A brief recap: CrateDB tables are split into a configured number of shards, and then these shards are distributed across the cluster.

Figuring out how many shards to use for your tables requires you to think about the type of data you’re processing, the types of queries you’re running, and the type of hardware you’re using.

Note

This guide assumes you know the basics.

If you are looking for an intro to sharding, see sharding.

Table of contents

Optimising for query performance

Under-allocation is bad

Caution

If you have fewer shards than CPUs in the cluster, this is called under-allocation, and it means you’re not getting the best performance out of CrateDB.

Whenever possible, CrateDB will parallelize query workloads and distribute them across the whole cluster. The more CPUs this query workload can be distributed across, the faster the query will run.

To increase the chances that a query can be parallelized and distributed maximally, there should be at least as many shards for a table than there are CPUs in the cluster. This is because CrateDB will automatically balance shards across the cluster so that each node contains as few shards as possible.

In summary: the smaller your shards are, the more of them you will have, and so the more likely it is that they will be distributed across the whole cluster, and hence across all of your CPUs, and hence the faster your queries will run.

Significant over-allocation is bad

Caution

If you have more shards per table than CPUs, this is called over-allocation. A little over-allocation is desirable. But if you significantly over-allocate your shards per table, you will see performance degradation.

When you have slightly more shards per table than CPUs, you ensure that query workloads can be parallelized and distributed maximally, which in turn ensures maximal query performance.

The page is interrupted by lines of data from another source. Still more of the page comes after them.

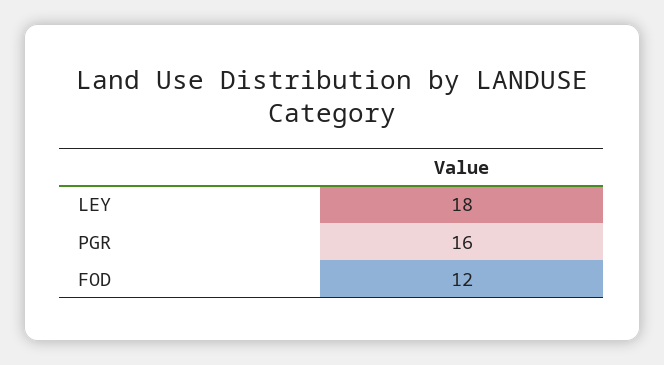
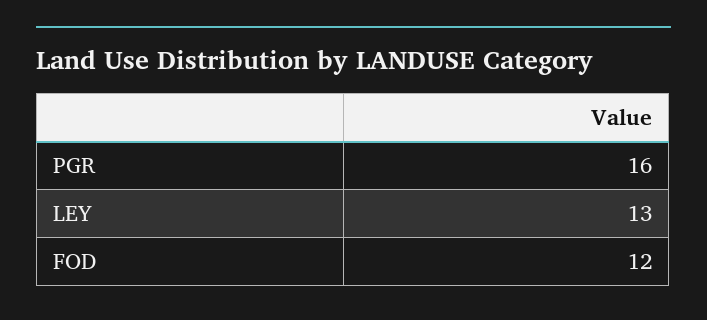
LEY: 18 -> 13

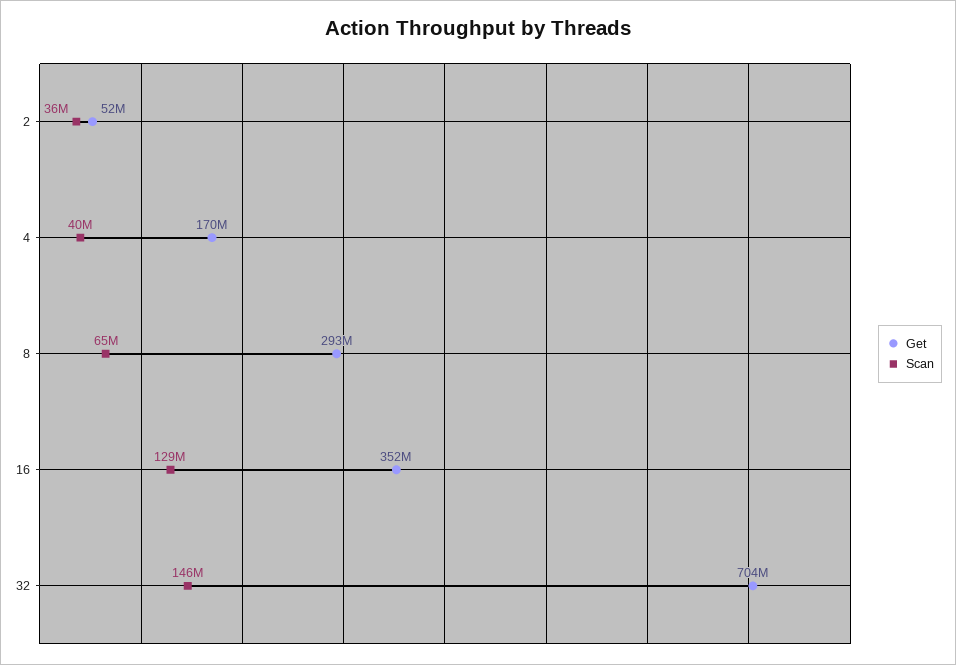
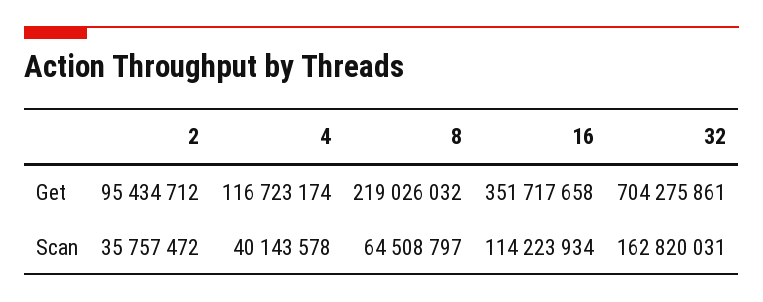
Get, 2: 52000000 -> 95434712
Get, 4: 170000000 -> 116723174
Get, 8: 293000000 -> 219026032
Scan, 16: 129000000 -> 114223934
Scan, 32: 146000000 -> 162820031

However, if most nodes have more shards per table than they have CPUs, you could actually see performance degradation. Each shard comes with a cost in terms of open files, RAM, and CPU cycles. Smaller shards also means small shard indexes, which can adversely affect computed search term relevance.

For performance reasons, one thousand shards per table per node is considered the highest recommended configuration. If you exceed this you will experience a failing cluster check.

Balancing allocation

Finding the right balance when it comes to sharding will vary on a lot of things. And while it’s generally advisable to slightly over-allocate, it’s also a good idea to benchmark your particular setup so as to find the sweet spot.

If you don’t manually set the number of shards per table, CrateDB will make a best guess, based on the assumption that your nodes have two CPUs each.

Tip

For the purposes of calculating how many shards a table should be clustered into, you can typically ignore replica partitions as these are not usually queried across for reads.

Caution

If you are using partitioned tables, note that each partition is clustered into as many shards as you configure for the table.

For example, a table with four shards and two partitions will have eight shards that can be commonly queried across. But a query that only touches one partition will only query across four shards.

How this factors into balancing your shard allocation will depend on the types of queries you intend to run.

Optimising for ingestion performance

As with Optimising for query performance, when doing heavy ingestion, it is good to cluster a table across as many nodes as possible. However, we have found that ingestion throughput can often increase as the table shard per CPU ratio on each node decreases.

Ingestion throughput typically varies on: data volume, individual payload sizes, batch insert size, and the hardware. In particular: using solid-state drives (SSDs) instead of hard-disk drives (HDDs) can massively increase ingestion throughput.

It’s a good idea to benchmark your particular setup so as to find the sweet spot.